Передач ей никто не носил, и роженицы, сговорившись с подругами, украдкой собирали Любе чего-нибудь из своего — компот, печенье, соки — и отдавали сестре, чтобы та передала Любе. Та с ухмылкой брала передачу, глядя на подруг.
— Давайте уж, сердобольницы, — говорила Люба, беря узелок. — А я его все равно выгоню.
Целый день Люба валялась на койке, поедая овсяное печенье, листая журналы. Украдкой курила, протирала соком лицо. По ночам беззвучно плакала. Раз ночью Лида увидела, как Люба, свесившись головой вниз, бледная, кусающая губы, мяла на деревянной спинке кровати свой живот — выгоняла. Лида испугалась, вскочила, уложила ее в постель, успокоила.
— Ты, Лидка, хорошая девка, добрая, — шептала горячо Люба, — но счастья тебе все равно не будет, знаю. Таким, как мы, не бывает. До нас все разобрано. Я знаю.
Лида утешала ее, как могла. Говорила, что все образуется и что с ним будет легче. Она тоже сначала боялась. Обе ужасно трусили, только они с Любой были здесь первый раз. Лида храбрилась, Люба молча качала головой и плакала.

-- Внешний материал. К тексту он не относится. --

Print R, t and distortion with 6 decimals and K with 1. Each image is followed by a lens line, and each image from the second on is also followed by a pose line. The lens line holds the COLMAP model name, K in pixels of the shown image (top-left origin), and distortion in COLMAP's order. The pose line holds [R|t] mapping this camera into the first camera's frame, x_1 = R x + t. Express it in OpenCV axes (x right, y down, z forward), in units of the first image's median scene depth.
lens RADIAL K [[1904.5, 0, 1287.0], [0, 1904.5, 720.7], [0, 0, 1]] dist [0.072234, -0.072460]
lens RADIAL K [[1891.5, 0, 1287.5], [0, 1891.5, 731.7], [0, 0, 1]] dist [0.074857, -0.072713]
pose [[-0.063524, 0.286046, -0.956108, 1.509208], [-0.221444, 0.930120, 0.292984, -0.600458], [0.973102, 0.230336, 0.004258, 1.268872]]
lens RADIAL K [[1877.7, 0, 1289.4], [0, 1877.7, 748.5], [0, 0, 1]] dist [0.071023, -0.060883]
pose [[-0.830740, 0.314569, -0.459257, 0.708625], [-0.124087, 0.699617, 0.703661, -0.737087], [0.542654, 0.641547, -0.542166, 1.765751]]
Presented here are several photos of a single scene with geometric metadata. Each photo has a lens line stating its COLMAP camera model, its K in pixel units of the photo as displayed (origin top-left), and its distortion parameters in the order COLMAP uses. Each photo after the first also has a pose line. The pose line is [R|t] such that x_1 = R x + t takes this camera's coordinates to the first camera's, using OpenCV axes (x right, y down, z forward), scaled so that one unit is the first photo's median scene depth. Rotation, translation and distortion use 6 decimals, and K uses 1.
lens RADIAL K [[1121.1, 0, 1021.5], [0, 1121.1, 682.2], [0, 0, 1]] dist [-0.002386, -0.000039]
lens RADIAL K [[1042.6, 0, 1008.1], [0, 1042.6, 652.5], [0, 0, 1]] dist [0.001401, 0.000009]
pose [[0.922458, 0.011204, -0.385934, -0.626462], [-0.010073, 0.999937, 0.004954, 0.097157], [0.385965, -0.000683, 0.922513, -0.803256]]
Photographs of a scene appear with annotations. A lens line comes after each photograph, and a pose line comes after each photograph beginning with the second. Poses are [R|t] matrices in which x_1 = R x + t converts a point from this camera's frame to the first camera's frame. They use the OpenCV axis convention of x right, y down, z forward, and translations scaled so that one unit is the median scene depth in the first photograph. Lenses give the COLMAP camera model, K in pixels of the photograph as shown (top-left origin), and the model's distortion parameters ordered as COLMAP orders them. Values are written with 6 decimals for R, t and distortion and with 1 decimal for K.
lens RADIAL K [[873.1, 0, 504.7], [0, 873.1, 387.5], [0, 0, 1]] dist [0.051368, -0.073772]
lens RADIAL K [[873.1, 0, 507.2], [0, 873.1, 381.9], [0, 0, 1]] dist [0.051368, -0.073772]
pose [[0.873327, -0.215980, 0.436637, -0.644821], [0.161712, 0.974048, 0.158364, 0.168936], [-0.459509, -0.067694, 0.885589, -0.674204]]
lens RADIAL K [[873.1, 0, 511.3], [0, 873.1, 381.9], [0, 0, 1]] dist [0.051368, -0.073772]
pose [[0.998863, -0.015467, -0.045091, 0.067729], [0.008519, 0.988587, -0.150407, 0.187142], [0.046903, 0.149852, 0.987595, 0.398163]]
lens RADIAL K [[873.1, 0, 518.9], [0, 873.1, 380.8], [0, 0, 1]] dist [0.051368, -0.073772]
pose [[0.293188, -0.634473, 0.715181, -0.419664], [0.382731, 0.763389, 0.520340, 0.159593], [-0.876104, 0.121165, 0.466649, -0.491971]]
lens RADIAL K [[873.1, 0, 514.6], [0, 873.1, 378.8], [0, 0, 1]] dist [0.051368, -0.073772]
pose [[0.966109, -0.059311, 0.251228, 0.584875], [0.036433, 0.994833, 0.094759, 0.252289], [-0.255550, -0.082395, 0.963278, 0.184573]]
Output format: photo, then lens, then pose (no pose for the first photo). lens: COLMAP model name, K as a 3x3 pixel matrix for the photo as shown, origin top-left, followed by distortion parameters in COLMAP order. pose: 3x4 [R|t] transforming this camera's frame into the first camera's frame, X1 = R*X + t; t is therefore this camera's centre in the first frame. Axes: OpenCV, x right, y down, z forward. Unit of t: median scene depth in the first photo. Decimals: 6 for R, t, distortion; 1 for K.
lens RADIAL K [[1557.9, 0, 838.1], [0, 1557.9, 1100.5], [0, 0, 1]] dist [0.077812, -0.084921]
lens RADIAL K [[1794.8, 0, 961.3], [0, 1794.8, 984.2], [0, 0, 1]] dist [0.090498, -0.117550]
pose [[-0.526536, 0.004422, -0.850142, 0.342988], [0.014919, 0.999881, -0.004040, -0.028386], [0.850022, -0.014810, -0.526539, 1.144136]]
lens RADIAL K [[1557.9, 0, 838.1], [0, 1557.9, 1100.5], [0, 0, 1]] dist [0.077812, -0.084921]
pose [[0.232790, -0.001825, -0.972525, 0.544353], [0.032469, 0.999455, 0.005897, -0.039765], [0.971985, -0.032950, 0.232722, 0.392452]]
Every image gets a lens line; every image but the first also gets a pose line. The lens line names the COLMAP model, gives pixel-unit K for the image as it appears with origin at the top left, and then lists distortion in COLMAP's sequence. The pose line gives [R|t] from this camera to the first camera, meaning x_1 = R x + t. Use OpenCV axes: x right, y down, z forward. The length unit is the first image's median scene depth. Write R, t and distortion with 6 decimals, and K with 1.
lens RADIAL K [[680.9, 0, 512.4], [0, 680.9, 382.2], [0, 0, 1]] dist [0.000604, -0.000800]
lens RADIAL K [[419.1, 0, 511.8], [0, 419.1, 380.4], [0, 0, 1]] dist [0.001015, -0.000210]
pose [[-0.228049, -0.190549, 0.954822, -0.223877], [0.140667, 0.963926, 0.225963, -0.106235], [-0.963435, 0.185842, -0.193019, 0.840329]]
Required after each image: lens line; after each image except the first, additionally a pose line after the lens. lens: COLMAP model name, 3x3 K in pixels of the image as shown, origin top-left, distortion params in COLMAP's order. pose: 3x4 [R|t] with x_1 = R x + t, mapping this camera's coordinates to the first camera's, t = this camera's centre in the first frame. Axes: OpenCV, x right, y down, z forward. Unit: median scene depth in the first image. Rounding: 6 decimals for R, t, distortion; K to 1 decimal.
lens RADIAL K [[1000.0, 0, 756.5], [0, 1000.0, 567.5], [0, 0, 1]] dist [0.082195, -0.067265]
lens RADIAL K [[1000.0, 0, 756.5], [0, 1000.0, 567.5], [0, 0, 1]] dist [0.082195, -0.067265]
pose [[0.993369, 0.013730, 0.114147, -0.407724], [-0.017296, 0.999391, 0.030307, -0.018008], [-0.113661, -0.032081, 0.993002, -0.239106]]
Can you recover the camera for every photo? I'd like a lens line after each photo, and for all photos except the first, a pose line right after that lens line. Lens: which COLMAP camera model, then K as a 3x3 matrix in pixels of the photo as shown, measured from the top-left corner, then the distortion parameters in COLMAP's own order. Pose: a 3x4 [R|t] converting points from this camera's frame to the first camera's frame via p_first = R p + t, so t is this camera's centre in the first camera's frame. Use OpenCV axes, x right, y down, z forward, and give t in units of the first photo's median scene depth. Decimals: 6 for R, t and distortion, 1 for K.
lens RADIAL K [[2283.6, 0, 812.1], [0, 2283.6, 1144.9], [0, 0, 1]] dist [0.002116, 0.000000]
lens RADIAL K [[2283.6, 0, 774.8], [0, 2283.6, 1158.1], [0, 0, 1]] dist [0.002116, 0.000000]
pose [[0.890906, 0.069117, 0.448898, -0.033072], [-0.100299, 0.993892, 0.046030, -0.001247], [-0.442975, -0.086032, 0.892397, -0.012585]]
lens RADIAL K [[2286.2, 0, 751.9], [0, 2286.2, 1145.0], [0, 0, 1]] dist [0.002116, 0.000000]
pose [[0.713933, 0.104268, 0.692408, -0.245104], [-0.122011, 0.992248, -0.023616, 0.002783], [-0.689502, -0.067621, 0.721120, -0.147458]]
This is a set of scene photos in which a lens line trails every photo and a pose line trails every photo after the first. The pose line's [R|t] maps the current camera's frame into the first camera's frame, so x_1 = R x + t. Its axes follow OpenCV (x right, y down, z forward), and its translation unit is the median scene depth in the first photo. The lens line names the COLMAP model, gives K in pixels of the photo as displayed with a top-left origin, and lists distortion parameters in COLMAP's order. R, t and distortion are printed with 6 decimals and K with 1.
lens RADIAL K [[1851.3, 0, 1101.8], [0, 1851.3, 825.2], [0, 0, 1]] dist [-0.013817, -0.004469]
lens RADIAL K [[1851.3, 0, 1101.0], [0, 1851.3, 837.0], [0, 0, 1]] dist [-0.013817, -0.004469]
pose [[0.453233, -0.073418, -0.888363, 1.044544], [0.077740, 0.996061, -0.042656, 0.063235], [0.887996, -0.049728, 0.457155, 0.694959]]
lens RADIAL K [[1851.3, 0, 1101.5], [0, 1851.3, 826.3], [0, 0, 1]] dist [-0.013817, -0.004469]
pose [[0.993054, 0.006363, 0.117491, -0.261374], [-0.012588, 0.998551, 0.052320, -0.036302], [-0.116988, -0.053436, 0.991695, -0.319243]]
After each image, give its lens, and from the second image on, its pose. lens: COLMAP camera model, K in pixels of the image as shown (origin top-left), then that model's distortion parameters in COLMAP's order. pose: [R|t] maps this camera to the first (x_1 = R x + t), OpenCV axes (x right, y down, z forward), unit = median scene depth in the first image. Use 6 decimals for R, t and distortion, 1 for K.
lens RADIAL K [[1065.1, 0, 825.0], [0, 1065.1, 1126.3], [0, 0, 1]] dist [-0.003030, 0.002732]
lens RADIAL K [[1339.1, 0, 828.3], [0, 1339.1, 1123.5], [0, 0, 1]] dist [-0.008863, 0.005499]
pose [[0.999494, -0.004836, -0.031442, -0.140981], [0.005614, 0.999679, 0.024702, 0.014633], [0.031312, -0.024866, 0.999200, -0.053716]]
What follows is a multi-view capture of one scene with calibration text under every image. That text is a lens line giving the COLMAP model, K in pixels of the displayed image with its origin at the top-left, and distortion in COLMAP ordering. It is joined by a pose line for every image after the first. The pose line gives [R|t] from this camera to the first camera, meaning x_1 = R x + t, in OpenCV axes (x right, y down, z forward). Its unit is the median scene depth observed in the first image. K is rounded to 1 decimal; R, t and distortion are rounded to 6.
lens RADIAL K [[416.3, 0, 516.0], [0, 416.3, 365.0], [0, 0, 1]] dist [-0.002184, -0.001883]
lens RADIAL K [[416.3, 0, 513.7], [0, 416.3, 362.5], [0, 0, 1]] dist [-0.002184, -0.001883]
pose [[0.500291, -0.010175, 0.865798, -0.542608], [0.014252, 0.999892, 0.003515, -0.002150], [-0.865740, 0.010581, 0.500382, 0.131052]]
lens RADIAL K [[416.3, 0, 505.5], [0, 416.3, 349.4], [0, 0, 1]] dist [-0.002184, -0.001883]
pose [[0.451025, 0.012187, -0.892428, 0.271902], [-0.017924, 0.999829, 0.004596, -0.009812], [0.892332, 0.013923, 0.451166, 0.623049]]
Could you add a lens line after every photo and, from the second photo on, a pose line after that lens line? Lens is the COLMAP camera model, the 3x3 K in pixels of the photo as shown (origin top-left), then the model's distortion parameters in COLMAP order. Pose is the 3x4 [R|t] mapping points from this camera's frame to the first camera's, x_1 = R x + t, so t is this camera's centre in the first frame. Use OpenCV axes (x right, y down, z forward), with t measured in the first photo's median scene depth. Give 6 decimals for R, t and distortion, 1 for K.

Все женщины хотели рожать непременно у Серденко, пожилого доктора с седыми руками, помогавшего роженицам уговором, лаской. Говорили, что ему не повезло с женой. Гуляла. Он был известный в У. врач. В его смене всегда все проходило благополучно и всегда рождалось больше, чем у других врачей, детей, почему-то чаще мальчиков. Роженицы ждали его дежурства, хотели непременно у него, изготавливались к его дежурству, плод тоже замирал, послушный желанию матери, — и добрые длиннопалые, как у пианиста, руки Ивана Ивановича принимали очередного малыша.
Но Лиде не повезло. Как ни старалась родить у Серденко, не получалось. Сначала Иван Иванович болел, и она пропустила, потом Настя (что это будет Настя, она не сомневалась) не захотела, потом было уже поздно ждать Серденко, и она родила у Ноли.
Молодой двадцатипятилетний врач Ноля, грубо красивый брюнет с золотой печаткой на мизинце, внезапный, как смерч, появлялся в палате и орал на них:
— Как лежите?! Чего едите?! Кто разрешил?! — и отбирал у них книги, фотографии, запрещенную еду, больно бил их по ногам ремешком, если они высовывались из-под одеяла.